• **Task**
Repeat the records exactly as given. Do not include the pictures.

***** Given data *****

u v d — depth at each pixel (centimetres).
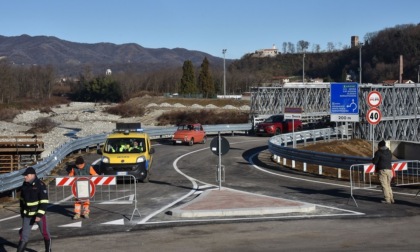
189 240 1108
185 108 9862
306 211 1412
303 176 2248
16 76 14175
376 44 15925
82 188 1358
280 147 2670
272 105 5553
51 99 14238
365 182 2066
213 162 2812
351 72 15962
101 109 11644
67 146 2827
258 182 2058
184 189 1905
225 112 8288
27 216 981
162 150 3447
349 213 1391
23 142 3084
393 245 1040
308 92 5734
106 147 2134
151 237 1142
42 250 1051
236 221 1302
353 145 4056
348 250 1005
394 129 5003
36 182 990
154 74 16038
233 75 14712
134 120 9288
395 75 13675
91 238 1144
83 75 17325
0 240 1149
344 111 2756
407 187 1906
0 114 9200
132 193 1830
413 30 14800
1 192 1753
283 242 1077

*****

• **Result of this exercise**
u v d — depth at each pixel (centimetres).
189 240 1108
185 108 9862
306 211 1412
303 176 2248
16 76 14175
376 44 15925
82 188 1358
280 147 2670
272 105 5553
51 99 14238
365 182 2066
213 162 2812
351 72 15962
101 109 11644
67 146 2827
258 182 2058
184 189 1905
225 112 8288
27 216 981
162 150 3447
349 213 1391
23 142 3084
393 245 1040
308 92 5734
106 147 2134
151 237 1142
42 250 1051
236 221 1302
353 145 4056
348 250 1005
394 129 5003
36 182 990
154 74 16038
233 75 14712
134 120 9288
395 75 13675
91 238 1144
83 75 17325
0 240 1149
344 111 2756
407 187 1906
0 114 9200
132 193 1830
413 30 14800
1 192 1753
283 242 1077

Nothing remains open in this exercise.